I bought a new battery the day before I moved here, December 22, 2010.  My battery sticker date is 10/10, which means that it was manufactured in 2010, but does not mean that it was done so in October.  In any case, my 5-year battery is, by sticker date, at 9 months shy of its expiration, if not closer.  Couple that with little driving and ... voilà ... it should be no surprise to me that I need a battery.  I used to know these things, have these things on a vehicle maintenance schedule that I kept without even writing it down.


However, even through my tears, I am able to admit that my $25 a month car savings account that I established last year, which has now earned $0.88 in interest and is at $250.88 balance, means that I can purchase a battery and a brake light without stressing over the finances.  Just the need and the work to get it in.  I will say, being an old fart and all, I am astounded that batteries are so bloody expensive now.  I remember buying them in the $40 range.  I know that last one I bought was $79.99.  The best matches I've found online, not including that "core" fee and installation, are $109.99.  GULP.  I asked Tim if he'd pick one up and put it in because 1) I am lazy and overwhelmed and don't want to go weep at GoodYear and 2) if I have to pay an installation fee, I'd rather pay Tim.

When I was lying on the bathroom floor this morning, even before that distressing email, I had this distinct thought:  I've had enough of this.  I haven't really thought that before.  Usually, I am only trying to survive from one moment to the next.  But, seriously, I have had enough of overwhelming, crippling, violent nausea.

I'm pretty sure, even though I didn't use the monitor, that the culprit was my blood pressure, having been lying down so much.  Making the transition from horizontal to vertical is becoming harder.  Lately, I've been trying to have a mini-salt-fest around midnight, along with Gatorade, to help with my blood pressure.  But I didn't last night.  I had my beloved Honey Nut Cheerios because I am also sick of being sick.

I would like an ear-ectomy.  I mean, I would still like to be able to hear, but I am tired of having painful, itchy, stuffy ears that are not enough to really complain about but bother me night and day.  And I am tired of sniffing and dripping, even though it is not very often or very much.  I was all ready to make the grand announcement that my sore throat had ended, but it is feeling sore again.  At least, when I blow my nose from sniffing, it is no long bleeding.  And I am coughing much less.  However, my right ear hurts more and my right jawbone joint thingy hurts like the tendonitis in my elbows.  Hence, another reason for eating lots of oatmeal and Honey Nut Cheerios.

Why is it that the milk from Honey Nut Cheerios has to be so very tasty?

So, I have a plan:  Tim will purchase a battery and bulb and bring them to my house.  Tim will replace the battery and bulb.

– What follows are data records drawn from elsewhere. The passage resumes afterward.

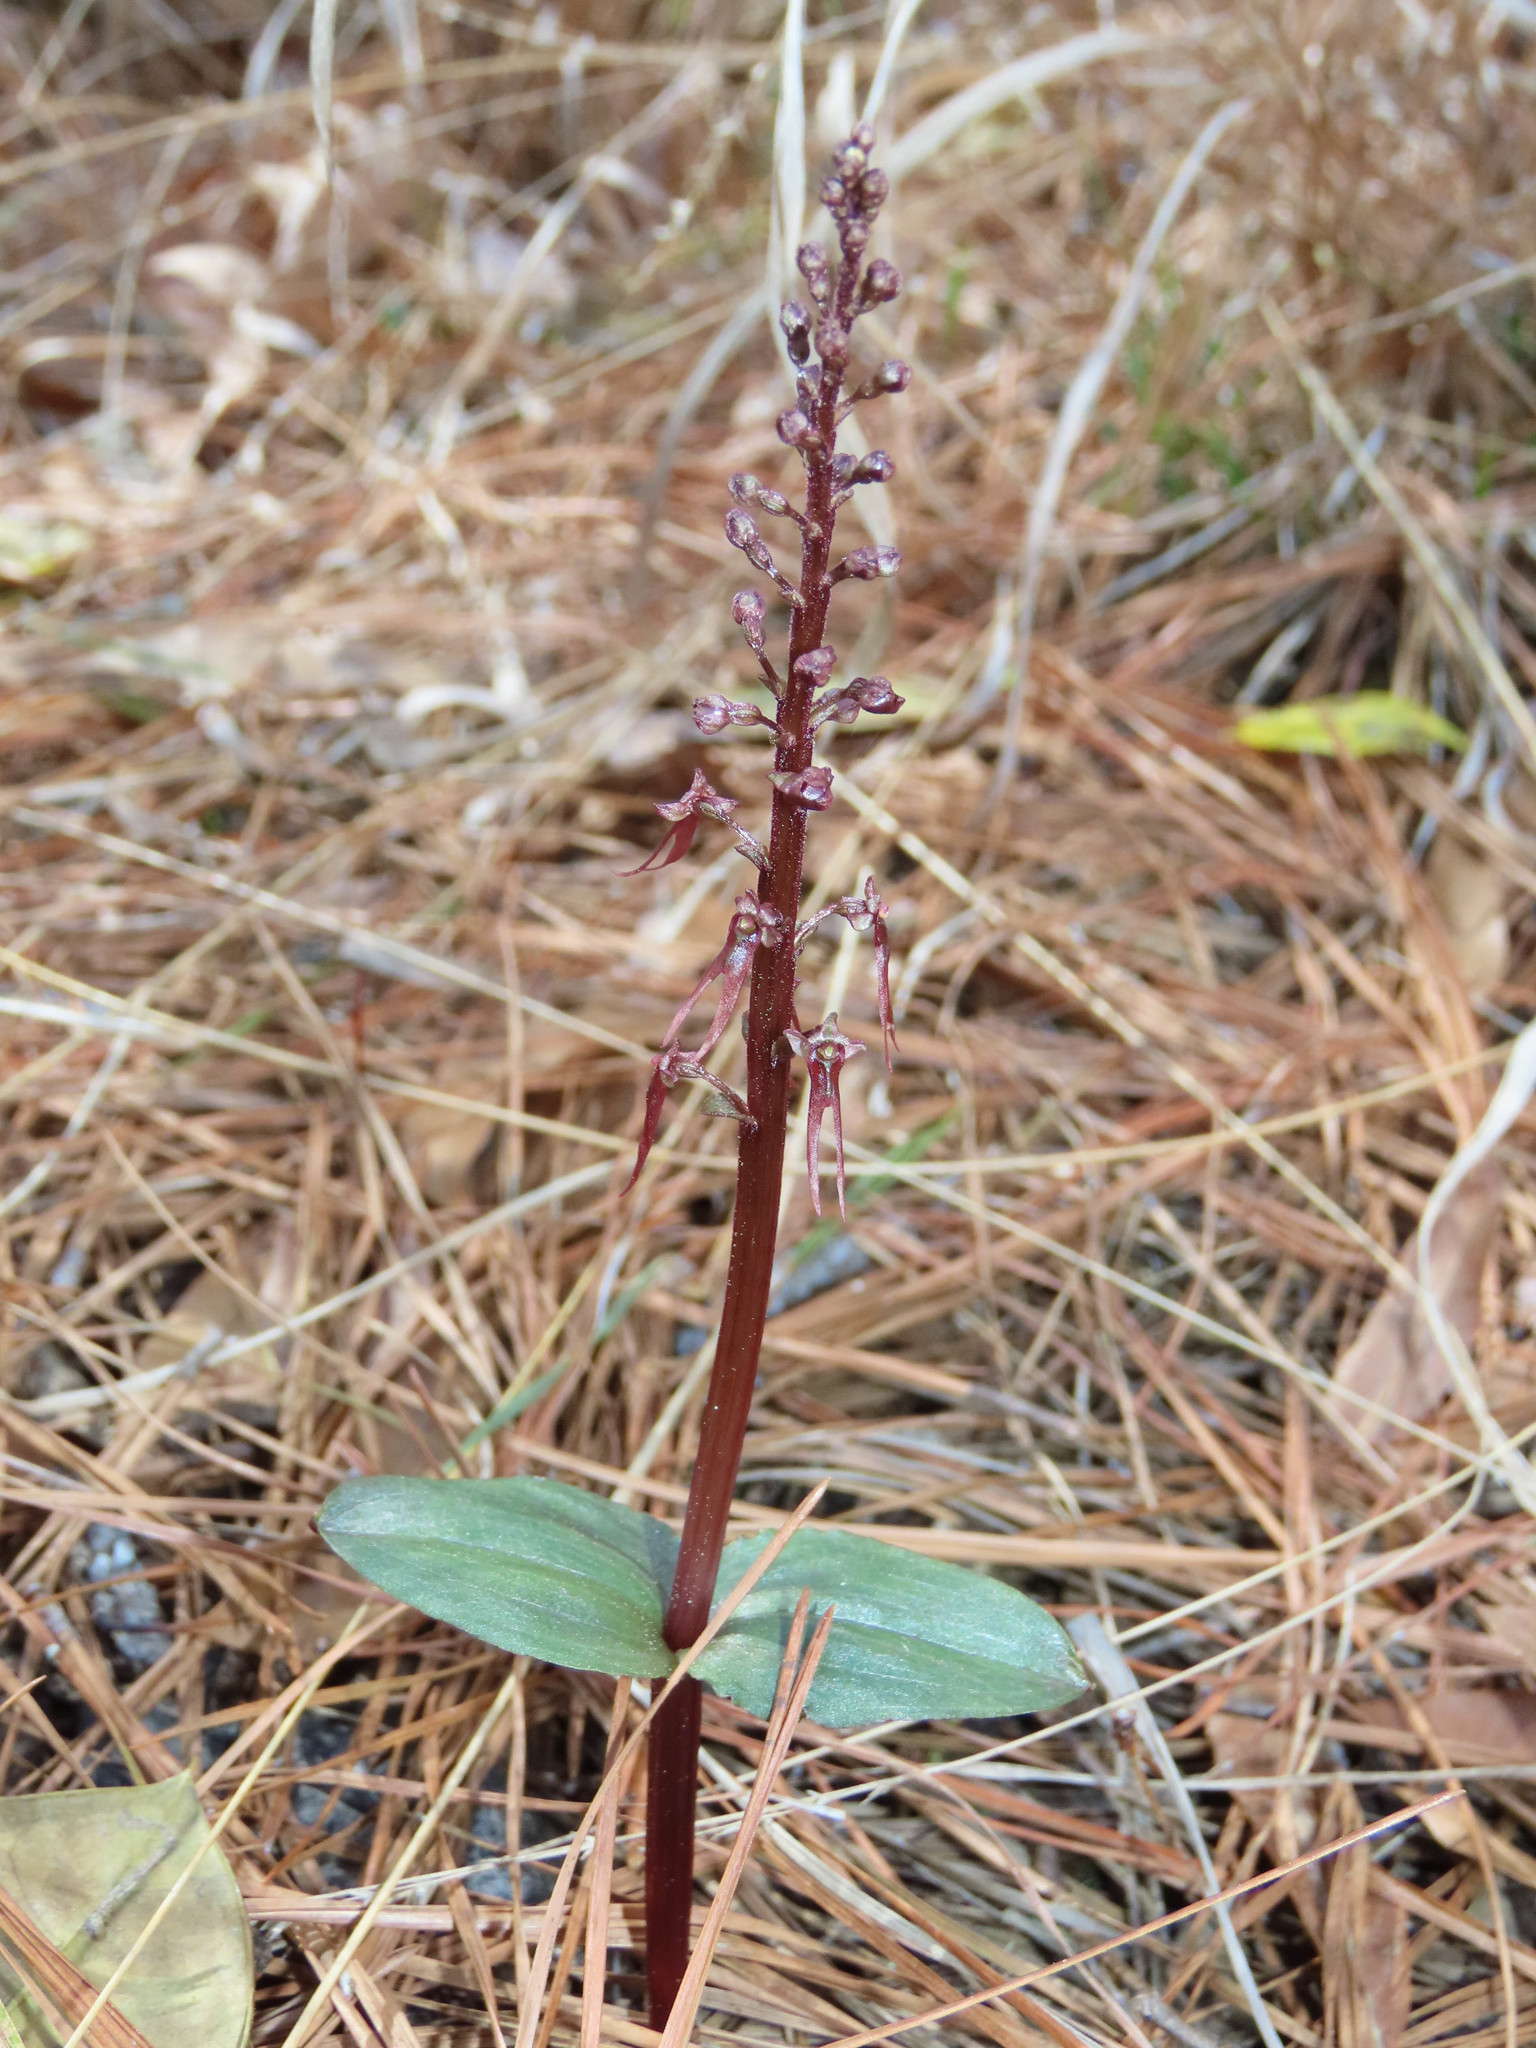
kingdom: Plantae
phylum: Tracheophyta
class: Liliopsida
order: Asparagales
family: Orchidaceae
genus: Neottia
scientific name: Neottia bifolia
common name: Southern twayblade
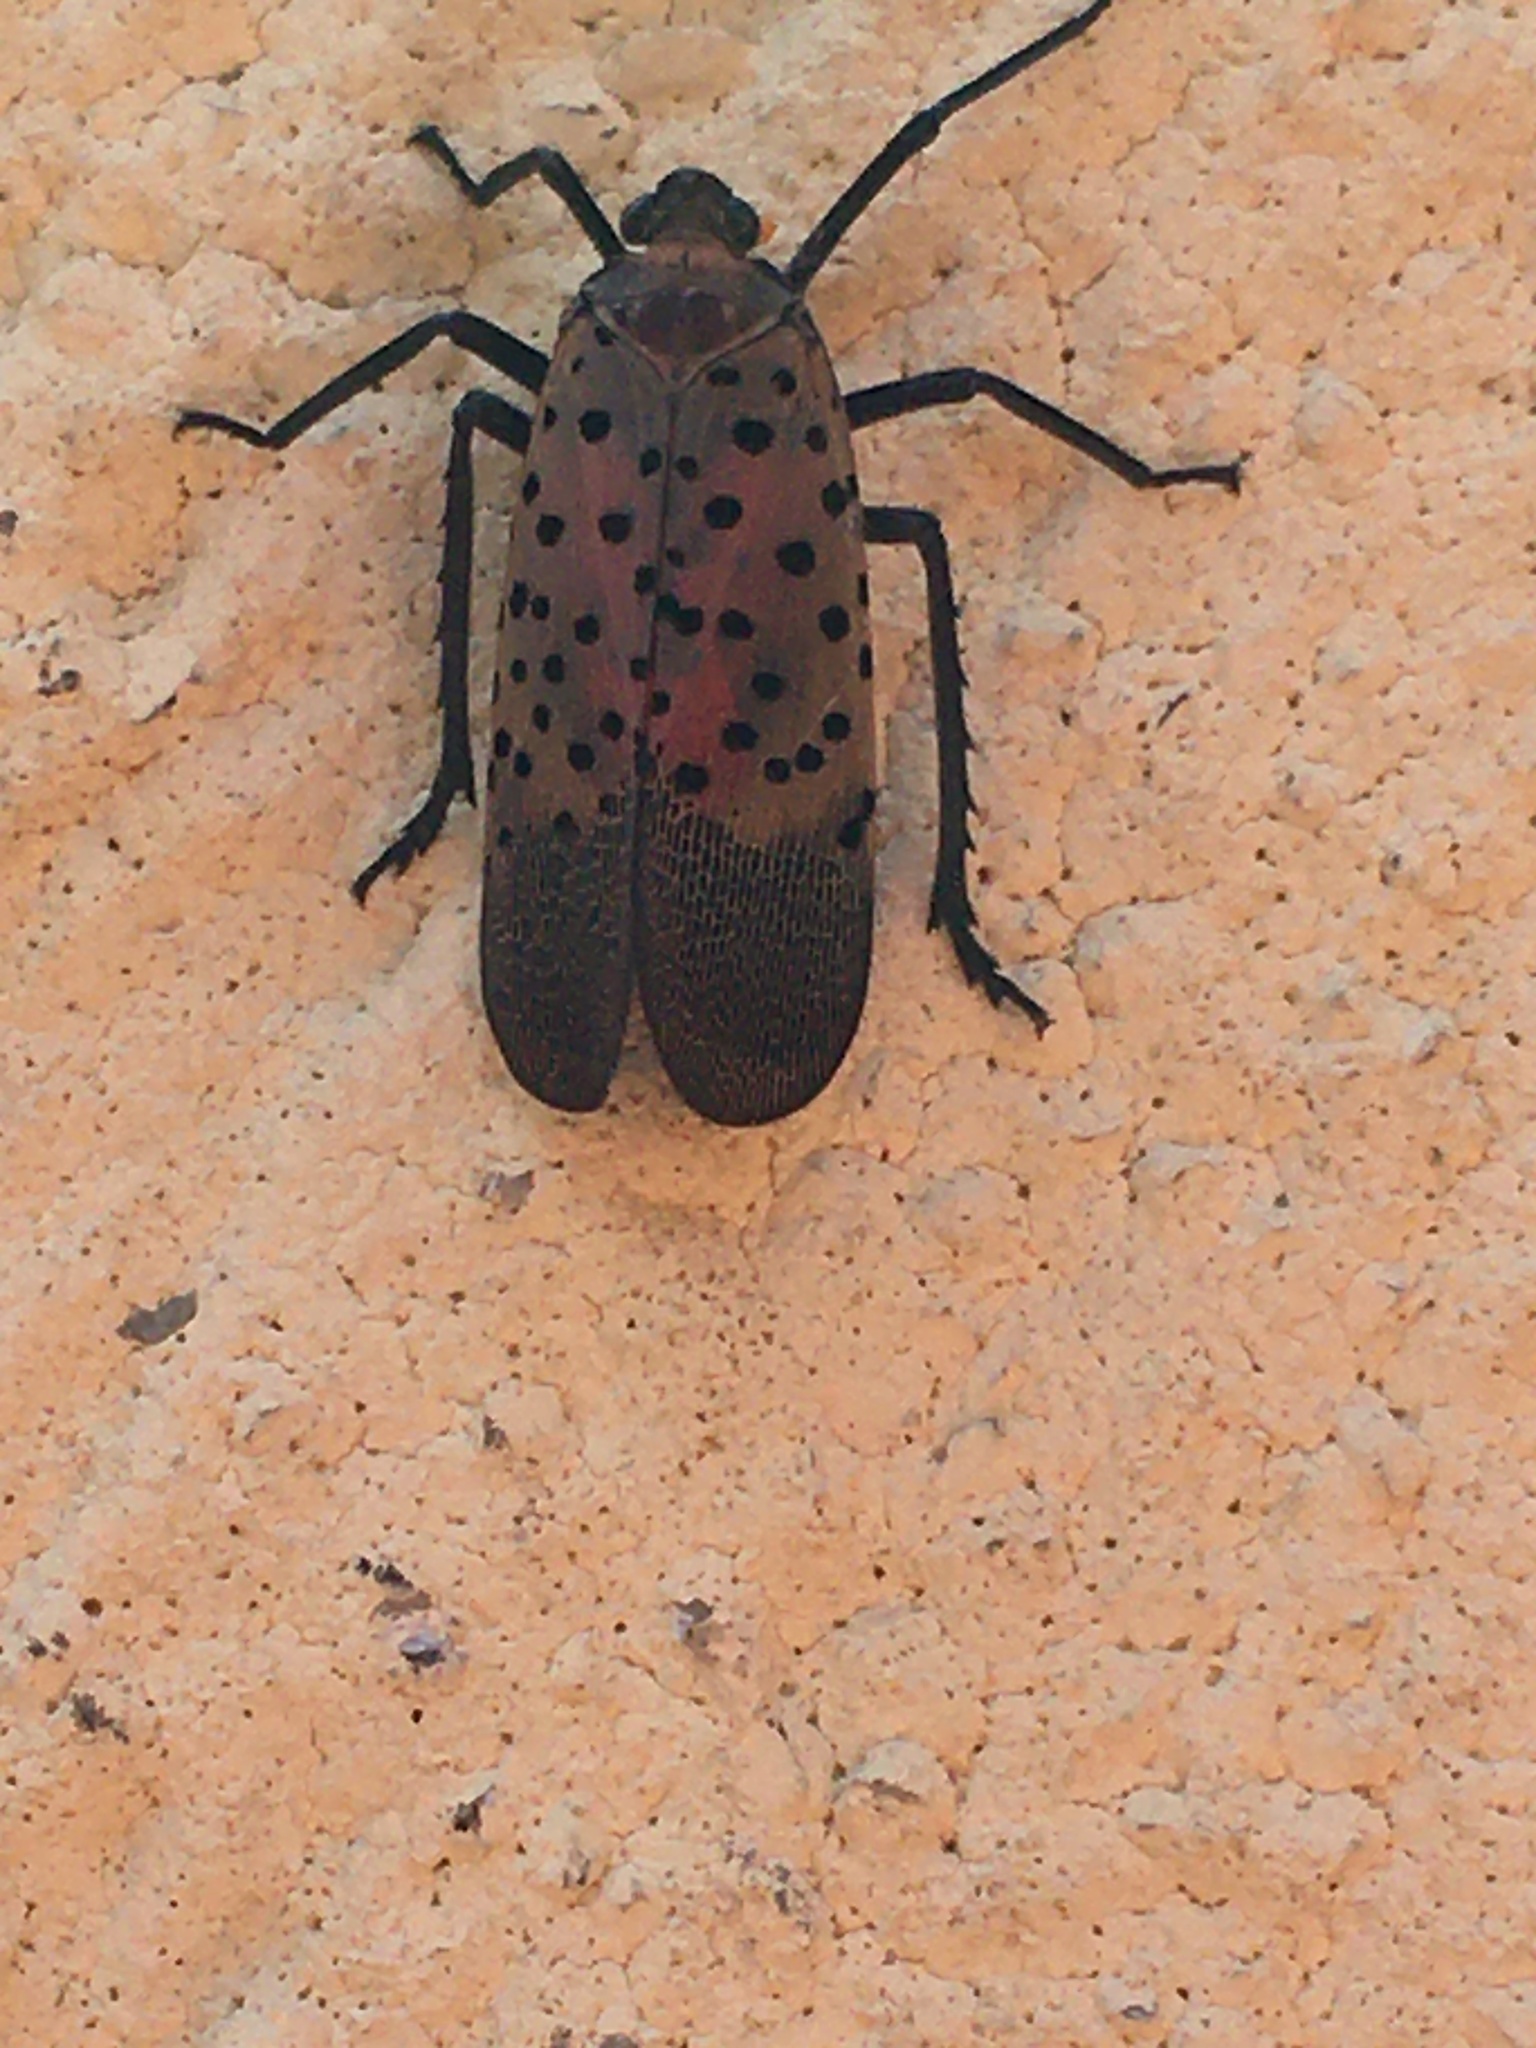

I will write him a check.  I will transfer money from savings before he gets home to cash the check.  And my car will be perfectly fine afterwards, not needing anything for the rest of 2015 but an oil change in May and tire rotation (free) in December.

The plan for me?  I'm afraid that I will keep on weeping.  And wishing I had lettuce so that I could drown my sorrows in pulled pork tacos.  The five days until my new budget cycle already feels like five months.